Green has one of the best palettes available to them for a slightly slower format; mana ramp, card draw, large threats, ability to scale well, protective measures, explosive finishers and a hell lot of combo potential and pieces.
I think Green is only beaten slightly by Black in terms of Commander due to tutors in a singleton format. And because Black can cheat mana costs or pays differently, has access to card draw and good finishers, along many more combo pieces.
Blue is one of the only colors that reliably can stop combo or finishers dead in their tracks. Reversibly, they are the color best suited to keep those combos or finishers uninterrupted. They have the best access to card advantage and resource manipulation. And extra turns.
There's a reason that many cEDH decks are mainly some variation of Sultai colors (Green, black and blue) with maybe one added color or full WUBRG. I think this picture would be more diverse, if more colors became able to interact better. The ability to interact is one of the core foundations and strengths of Magic. Counter magic is a pillar of this interaction, more colors should find a way to do it or something similar.
3 months ago
Thank you for your suggestions. The difference between gruul signet and talisman are minimal. Note under the future edits section, I will be testing out Dockside Extortionist in it's place due to all of the artifacts and enchantments in the meta. It can sometimes whiff, but it's worth trying. It also boosts my creature count.

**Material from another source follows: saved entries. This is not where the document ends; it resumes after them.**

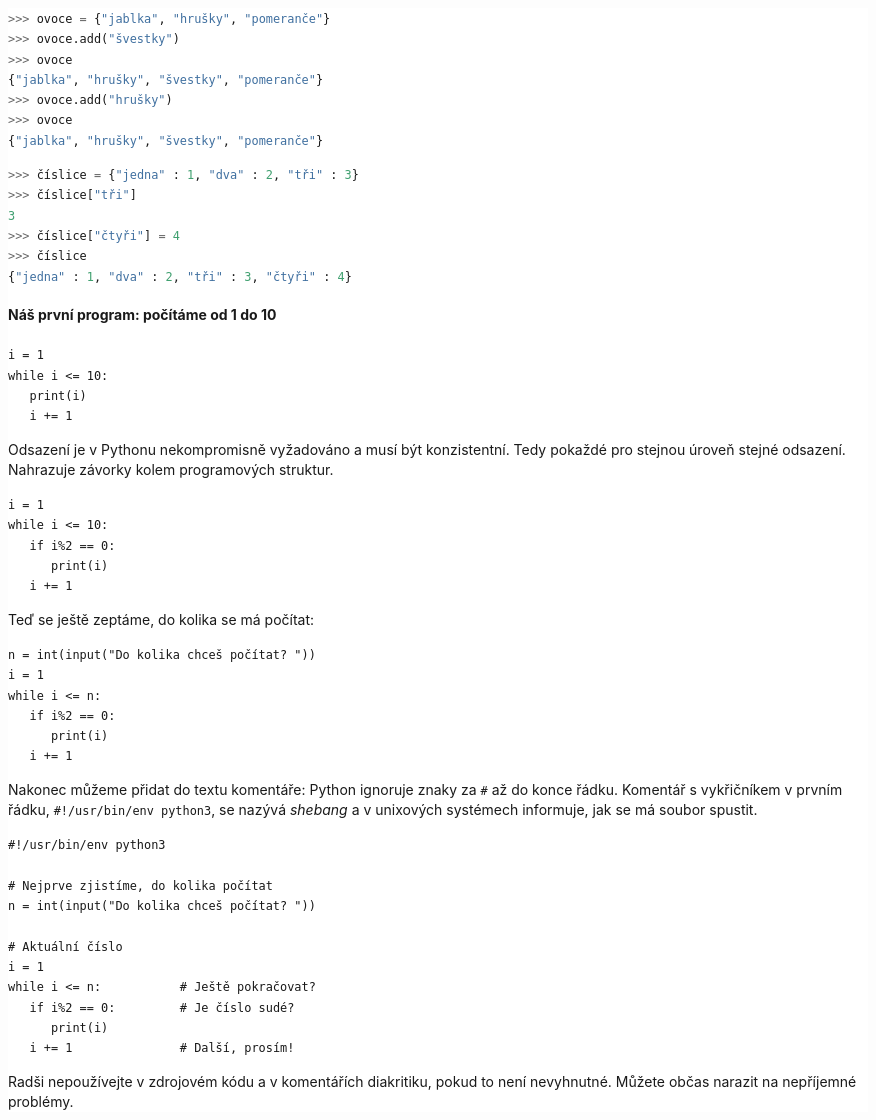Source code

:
 ```python
>>> ovoce = {"jablka", "hrušky", "pomeranče"}
>>> ovoce.add("švestky")
>>> ovoce
{"jablka", "hrušky", "švestky", "pomeranče"}
>>> ovoce.add("hrušky")
>>> ovoce
{"jablka", "hrušky", "švestky", "pomeranče"}
```

```python
>>> číslice = {"jedna" : 1, "dva" : 2, "tři" : 3}
>>> číslice["tři"]
3
>>> číslice["čtyři"] = 4
>>> číslice
{"jedna" : 1, "dva" : 2, "tři" : 3, "čtyři" : 4}
```

#### Náš první program: počítáme od 1 do 10

```{python}
i = 1
while i <= 10:
   print(i)
   i += 1
```

Odsazení je v Pythonu nekompromisně vyžadováno a musí být konzistentní. Tedy pokaždé pro stejnou úroveň stejné odsazení. Nahrazuje závorky kolem programových struktur.

```{python}
i = 1
while i <= 10:
   if i%2 == 0:
      print(i)
   i += 1
```

Teď se ještě zeptáme, do kolika se má počítat:

```{python}
n = int(input("Do kolika chceš počítat? "))
i = 1
while i <= n:
   if i%2 == 0:
      print(i)
   i += 1
```
Nakonec můžeme přidat do textu komentáře: Python ignoruje znaky za `#` až do konce řádku.
Komentář s vykřičníkem v prvním řádku, `#!/usr/bin/env python3`, se nazývá _shebang_ a v unixových systémech informuje, jak se má soubor spustit. 

```{python}
#!/usr/bin/env python3

# Nejprve zjistíme, do kolika počítat
n = int(input("Do kolika chceš počítat? "))

# Aktuální číslo
i = 1
while i <= n: 			# Ještě pokračovat?
   if i%2 == 0: 		# Je číslo sudé?
      print(i)
   i += 1 				# Další, prosím!
```

Radši nepoužívejte v zdrojovém kódu a v komentářích diakritiku, pokud to není nevyhnutné. Můžete občas narazit na nepříjemné problémy. 
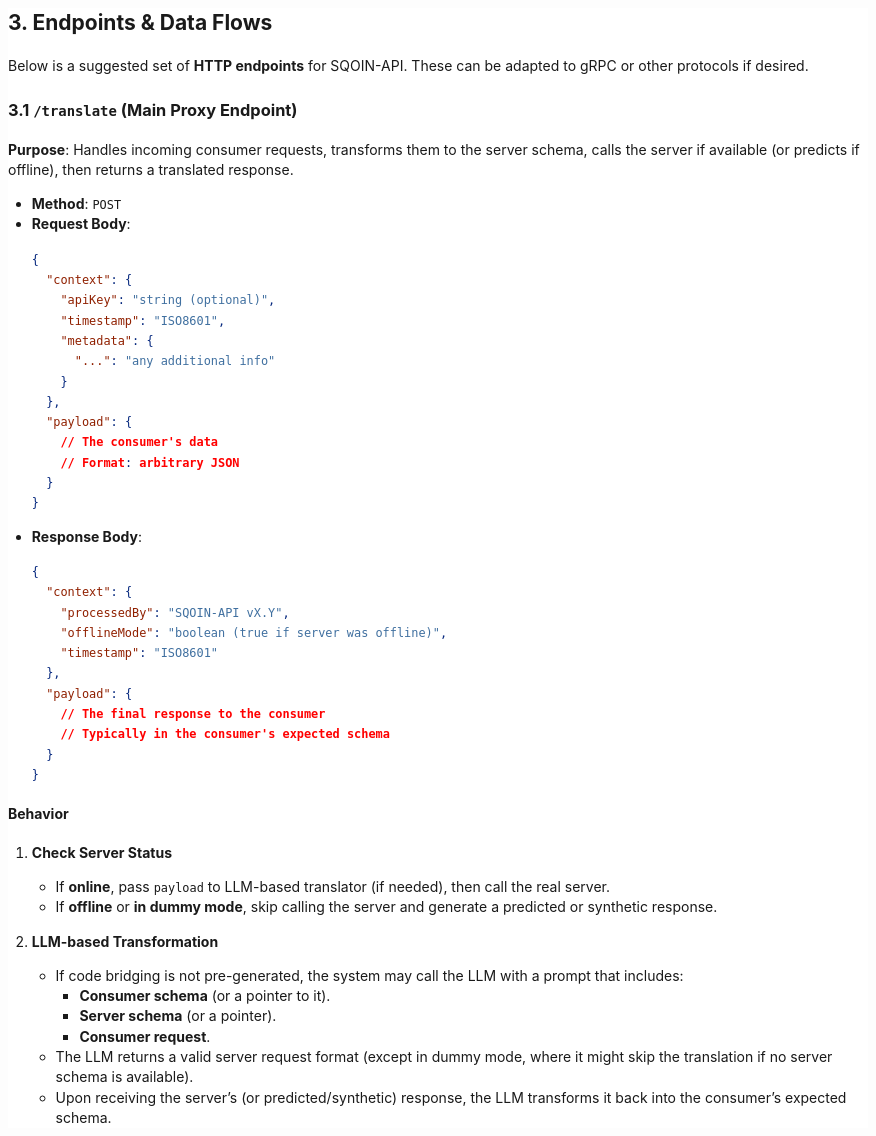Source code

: 
## 3. Endpoints & Data Flows

Below is a suggested set of **HTTP endpoints** for SQOIN-API. These can be adapted to gRPC or other protocols if desired.

### 3.1 `/translate` (Main Proxy Endpoint)

**Purpose**: Handles incoming consumer requests, transforms them to the server schema, calls the server if available (or predicts if offline), then returns a translated response.

- **Method**: `POST`  
- **Request Body**:  
  ```json
  {
    "context": {
      "apiKey": "string (optional)",
      "timestamp": "ISO8601",
      "metadata": {
        "...": "any additional info"
      }
    },
    "payload": {
      // The consumer's data
      // Format: arbitrary JSON
    }
  }
  ```  
- **Response Body**:  
  ```json
  {
    "context": {
      "processedBy": "SQOIN-API vX.Y",
      "offlineMode": "boolean (true if server was offline)",
      "timestamp": "ISO8601"
    },
    "payload": {
      // The final response to the consumer
      // Typically in the consumer's expected schema
    }
  }
  ```

#### Behavior

1. **Check Server Status**  
   - If **online**, pass `payload` to LLM-based translator (if needed), then call the real server.  
   - If **offline** or **in dummy mode**, skip calling the server and generate a predicted or synthetic response.

2. **LLM-based Transformation**  
   - If code bridging is not pre-generated, the system may call the LLM with a prompt that includes:  
     - **Consumer schema** (or a pointer to it).  
     - **Server schema** (or a pointer).  
     - **Consumer request**.  
   - The LLM returns a valid server request format (except in dummy mode, where it might skip the translation if no server schema is available).  
   - Upon receiving the server’s (or predicted/synthetic) response, the LLM transforms it back into the consumer’s expected schema.

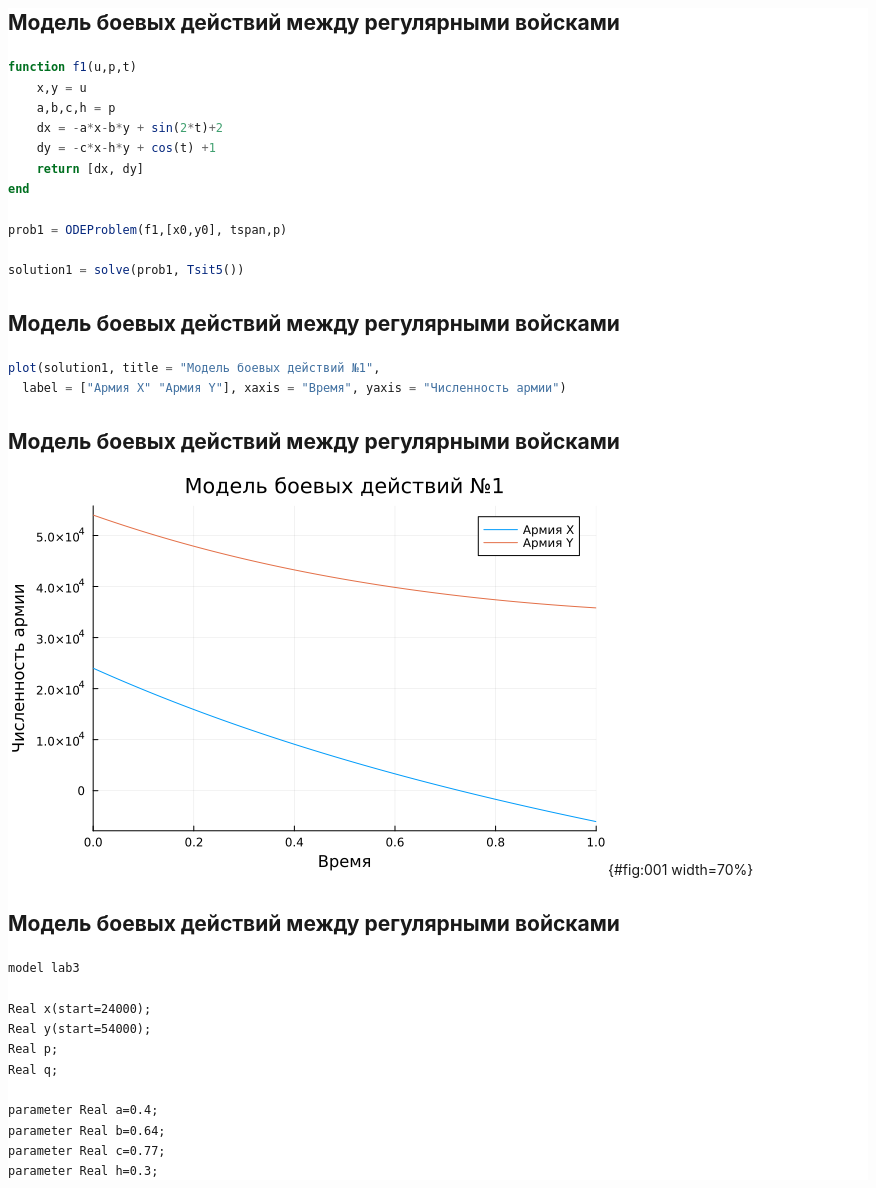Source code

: ## Модель боевых действий между регулярными войсками

```julia
function f1(u,p,t)
	x,y = u
	a,b,c,h = p
	dx = -a*x-b*y + sin(2*t)+2
	dy = -c*x-h*y + cos(t) +1
	return [dx, dy]
end

prob1 = ODEProblem(f1,[x0,y0], tspan,p)

solution1 = solve(prob1, Tsit5())
```


## Модель боевых действий между регулярными войсками

```julia
plot(solution1, title = "Модель боевых действий №1", 
  label = ["Армия X" "Армия Y"], xaxis = "Время", yaxis = "Численность армии")
```

## Модель боевых действий между регулярными войсками

![Модель боевых действий №1. Julia](image/lab2_m1.png){#fig:001 width=70%}

## Модель боевых действий между регулярными войсками

```
model lab3

Real x(start=24000);
Real y(start=54000);
Real p;
Real q;

parameter Real a=0.4;
parameter Real b=0.64;
parameter Real c=0.77;
parameter Real h=0.3;
```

Guttural Response - I'm not trying to make the deck anti-blue at the moment. The few anti-blue cards I have like Dosan and City of Solitude not only stop blue, but more importantly spot removal on my turn. Moreover it's only for instant spells. I would run Ricochet Trap prior to this as it is more flexible and still stops blue for the same cost.
Craterhoof Behemoth - Better in decks that go wide. This deck acts like a sniper, one powerful bullet as opposed to many smaller shots.
Blightsteel Colossus - If I were to add it, I would cut Kozilek, but the draw 4 is super useful and I am not a fan of infect, or else i would add Putrefax as well. Nothing wrong with the strategy, just not my cup of tea. Note I took out Aggravated Assault to ensure this deck is more fair.
Selvala's Stampede - Interesting, very interesting. I'm curious to see how this would play out. Thank you for bringing it to my attention
3 months ago
Guttural Response while yes it is anti-blue, having a straight up counter of your own to answer counter magic is fantastic and blue players do not expect it from the Gruul player. Further you can force them to double down and burn off another counter spell to keep down the play you're going for.
Further this sort of deck begs for Selvala's Stampede which most people will always respond with "Free" so you just wait to cast it until you've got plenty of permanents in hand, which can allow you to build a massive board state.